------ INPUT RECORDS ------
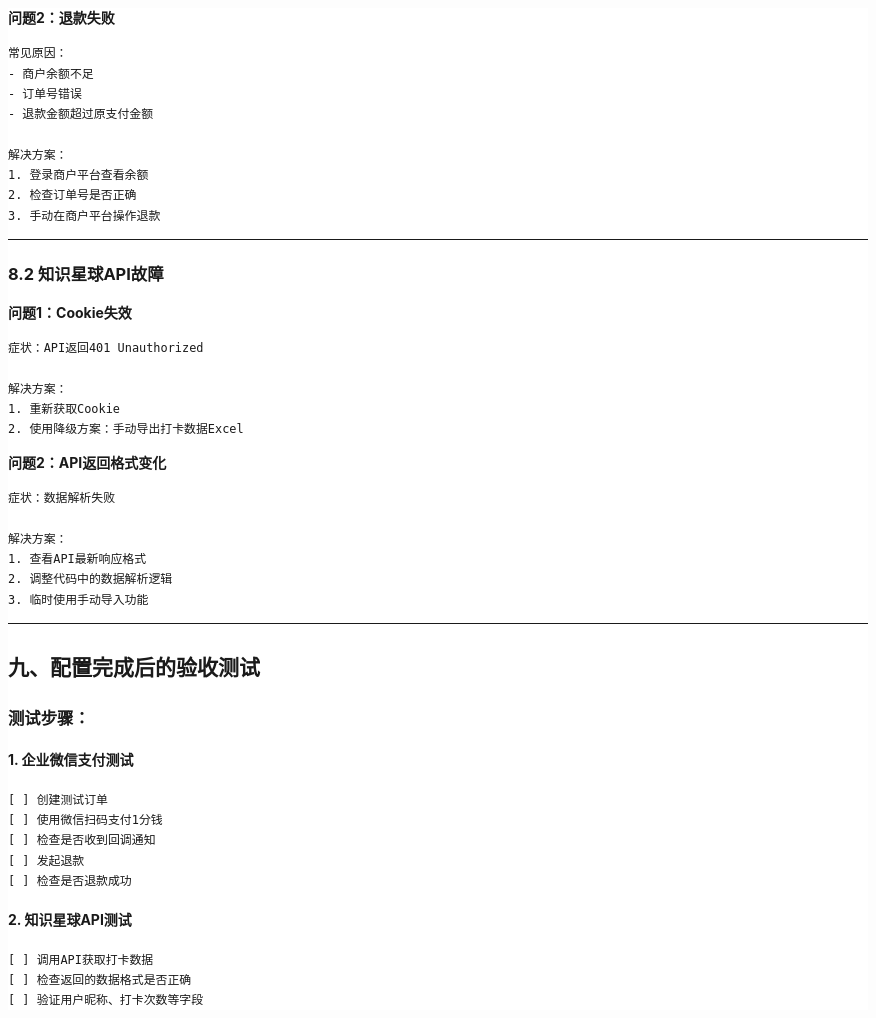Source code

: **问题2：退款失败**
```
常见原因：
- 商户余额不足
- 订单号错误
- 退款金额超过原支付金额

解决方案：
1. 登录商户平台查看余额
2. 检查订单号是否正确
3. 手动在商户平台操作退款
```

---

### 8.2 知识星球API故障

**问题1：Cookie失效**
```
症状：API返回401 Unauthorized

解决方案：
1. 重新获取Cookie
2. 使用降级方案：手动导出打卡数据Excel
```

**问题2：API返回格式变化**
```
症状：数据解析失败

解决方案：
1. 查看API最新响应格式
2. 调整代码中的数据解析逻辑
3. 临时使用手动导入功能
```

---

## 九、配置完成后的验收测试

### 测试步骤：

#### 1. 企业微信支付测试
```
[ ] 创建测试订单
[ ] 使用微信扫码支付1分钱
[ ] 检查是否收到回调通知
[ ] 发起退款
[ ] 检查是否退款成功
```

#### 2. 知识星球API测试
```
[ ] 调用API获取打卡数据
[ ] 检查返回的数据格式是否正确
[ ] 验证用户昵称、打卡次数等字段
```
------
§ REQUIRED WORK
I would like the data copied exactly as it stands, with no pictures included.

§ THE COMPLETED TASK
Source code

: **问题2：退款失败**
```
常见原因：
- 商户余额不足
- 订单号错误
- 退款金额超过原支付金额

解决方案：
1. 登录商户平台查看余额
2. 检查订单号是否正确
3. 手动在商户平台操作退款
```

---

### 8.2 知识星球API故障

**问题1：Cookie失效**
```
症状：API返回401 Unauthorized

解决方案：
1. 重新获取Cookie
2. 使用降级方案：手动导出打卡数据Excel
```

**问题2：API返回格式变化**
```
症状：数据解析失败

解决方案：
1. 查看API最新响应格式
2. 调整代码中的数据解析逻辑
3. 临时使用手动导入功能
```

---

## 九、配置完成后的验收测试

### 测试步骤：

#### 1. 企业微信支付测试
```
[ ] 创建测试订单
[ ] 使用微信扫码支付1分钱
[ ] 检查是否收到回调通知
[ ] 发起退款
[ ] 检查是否退款成功
```

#### 2. 知识星球API测试
```
[ ] 调用API获取打卡数据
[ ] 检查返回的数据格式是否正确
[ ] 验证用户昵称、打卡次数等字段
```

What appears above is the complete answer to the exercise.